Government announces measures to reduce price of patented drugsBy The IJ Staff | August 09 2019 01:30PM
The federal government announced on Aug. 9 the final amendments to the Patented Medicines Regulations. These amendments will give the Patented Medicine Prices Review Board (PMPRB) the tools to protect Canadians from excessive prices and lay the foundation for national pharmacare, says an announcement from Health Canada.
“Firstly, these amendments will change the ‘basket’ of countries we compare ourselves to when setting drug prices, so that prices here are judged against countries that actually look like Canada in terms of population, economy and approach to health care,” says the statement.
Second, the changes will give the PMPRB the actual market price of medicines in Canada instead of an inflated list or "sticker" price. This will allow for a more accurate assessment of whether a price is reasonable when setting a price ceiling, explains Health Canada. In addition, the changes will enable the PMPRB to consider whether the price of a drug actually reflects the value it has for patients.
"Today, we take the biggest step to lower drug prices in a generation. Building on the progress we've already made towards lower drug prices, these bold reforms will both make prescription drugs more affordable and accessible for all Canadians—saving them an estimated $13 billion dollars in the next decade—and lay the foundation for National Pharmacare," stated Ginette Petitpas Taylor, Minister of Health.
Changes welcomed by the industry
In a statement issued Aug. 9, the Canadian Life and Health Insurance Association (CLHIA) said it welcomed the amendments, calling them “a crucial step to lower prescription drug costs for all Canadians.”
“The changes announced today will mean lower costs for prescription medicines whether they are provided by governments or through workplace plans offered by employers to 25 million Canadians,” Stephen Frank, President and CEO of the CLHIA said. “This modernization is good news for all Canadians who are currently paying some of the highest drug prices in the world.”
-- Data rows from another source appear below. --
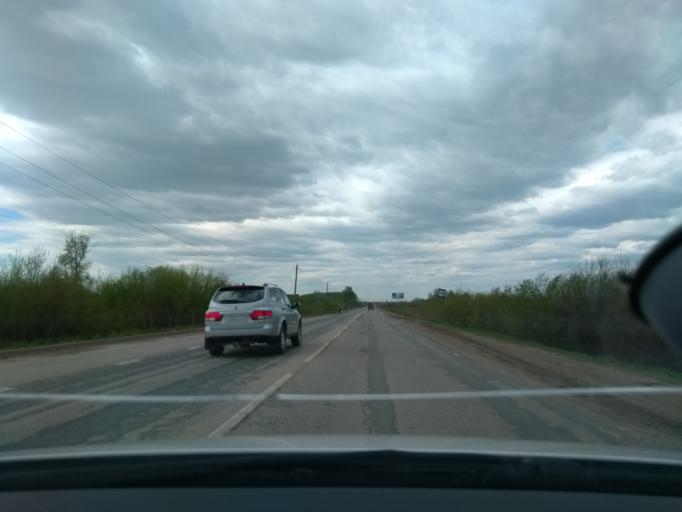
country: RU
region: Perm
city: Lobanovo
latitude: 57.8711
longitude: 56.2830
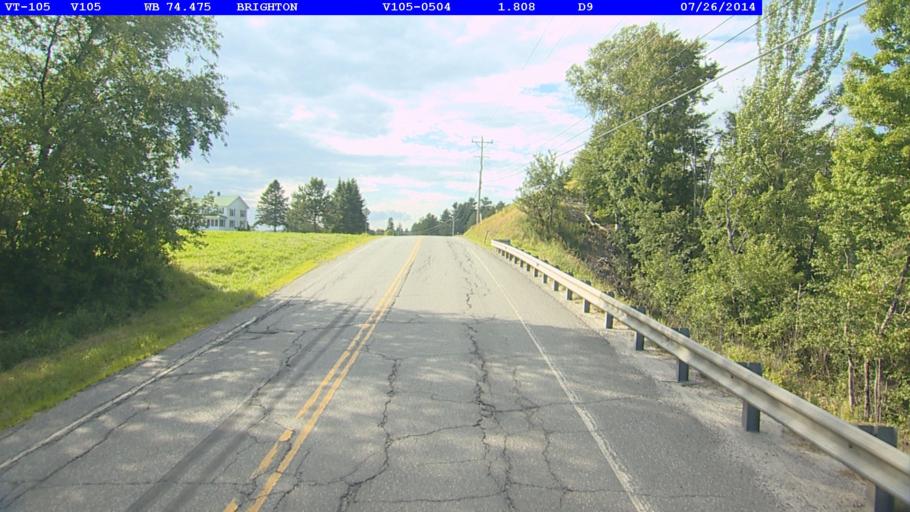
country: US
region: Vermont
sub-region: Caledonia County
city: Lyndonville
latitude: 44.8015
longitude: -71.9156
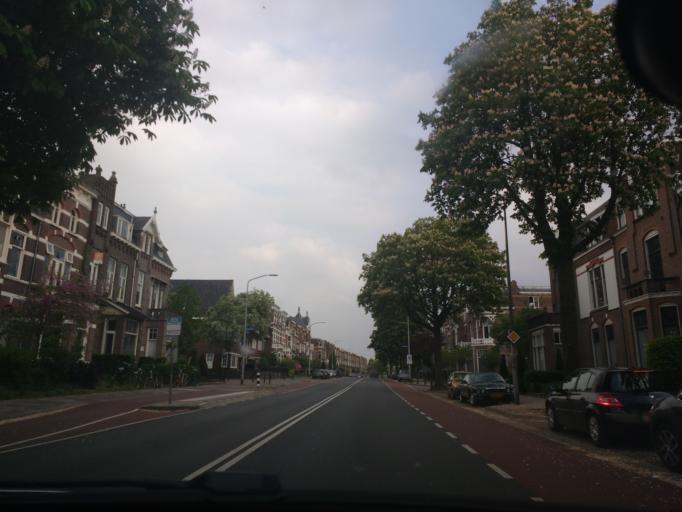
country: NL
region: Gelderland
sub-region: Gemeente Nijmegen
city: Nijmegen
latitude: 51.8391
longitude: 5.8642
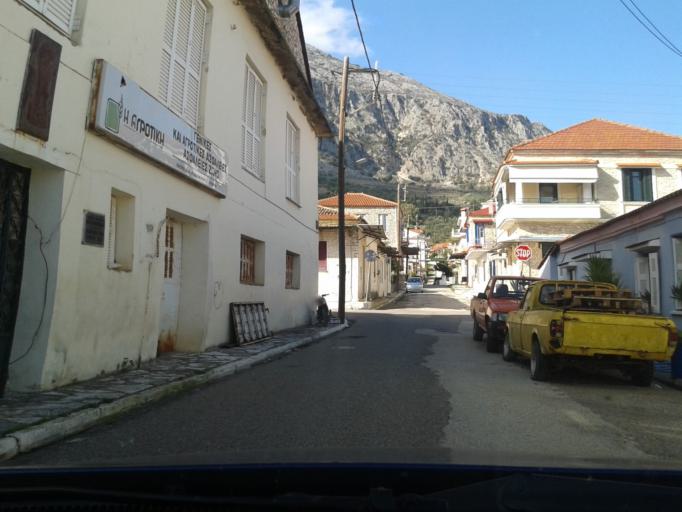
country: GR
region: West Greece
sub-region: Nomos Aitolias kai Akarnanias
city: Astakos
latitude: 38.5363
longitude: 21.0839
The CLHIA noted that Canada spends more on drugs per capita than any other OECD country except for the United States and Switzerland and that rising drug prices are a challenge to employers who provide benefit plans to their employees.
Struck the right balance
“Insurers believe that a strengthened PMPRB is a vital step towards modernizing the regulatory environment around drug prices in Canada,” Frank said. “We believe the approach outlined today strikes the right balance between lowering prices across Canada over time while ensuring that Canadians continue to have access to the innovative medicines that they need.”
Manulife also issued a statement praising the amendments. "Manulife strongly supports measures to reduce the cost of medications," said Donna Carbell, Head of Group Benefits, Manulife Canada. "Today's announcement is an important one because it will help employers continue to provide comprehensive drug coverage to employees and their families."